Huber, the Duke analyst, said the models take into account future energy generation, so there is a large amount of power being generated by solar systems in the middle of the day and less during darker hours.

“What we try to do is come up with time-of-use periods that really align with where the grid is moving to, with more renewables on the system, and where our highest loss of load probabilities are,” Huber said, describing the times when Duke is likely to see more demand for power than it can generate.

Those periods, Huber said, are also the times when the utility emits the most carbon.

In pilot programs, Huber said, customers have taken steps like not running their dishwasher or doing laundry during the peak periods to cut usage, thus avoiding the higher fee.

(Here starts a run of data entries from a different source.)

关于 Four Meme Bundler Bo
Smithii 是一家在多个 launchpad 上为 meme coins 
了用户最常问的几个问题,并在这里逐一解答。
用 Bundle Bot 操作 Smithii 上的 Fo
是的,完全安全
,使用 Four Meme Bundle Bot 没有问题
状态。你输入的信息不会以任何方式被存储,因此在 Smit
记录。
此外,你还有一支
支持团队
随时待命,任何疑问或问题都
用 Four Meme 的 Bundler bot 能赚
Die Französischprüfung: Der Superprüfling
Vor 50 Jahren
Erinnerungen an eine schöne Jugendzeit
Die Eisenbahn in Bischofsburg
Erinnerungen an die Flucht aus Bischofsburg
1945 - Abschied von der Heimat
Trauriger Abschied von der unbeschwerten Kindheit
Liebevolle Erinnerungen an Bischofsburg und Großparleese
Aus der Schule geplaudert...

Low- and moderate-income solar program?

A lack of explicit protections for low- and moderate-income customers was a key criticism of HB951.

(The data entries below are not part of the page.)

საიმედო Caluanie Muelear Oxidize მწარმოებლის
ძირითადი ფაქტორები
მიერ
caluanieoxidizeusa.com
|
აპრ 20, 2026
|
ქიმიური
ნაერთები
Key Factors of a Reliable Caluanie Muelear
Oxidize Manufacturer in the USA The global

Lindsey Hallock, Vote Solar’s Southeast senior regional director, touted a section of this week’s agreement where Duke agreed to explore a solar program that would be designed to provide rooftop systems to low-income customers.

“This agreement reflects the critical role that rooftop solar must play in North Carolina’s economy, clean energy transition and workforce development,” Hallock wrote. “In particular, the inclusion of a low-income solar program to be designed with input from stakeholders will bring the voices of low-income customers to the table, remove prohibitive cost barriers and unlock the benefits of solar for more North Carolinians.”

The Utilities Commission’s review of this week’s agreement for residential solar is expected to take months. Meanwhile, the groups that signed on have agreed to work together on a similar pricing deal for solar panels on non-residential buildings.

This story was produced with financial support from 1Earth Fund, in partnership with Journalism Funding Partners, as part of an independent journalism fellowship program. The N&O maintains full editorial control of the work.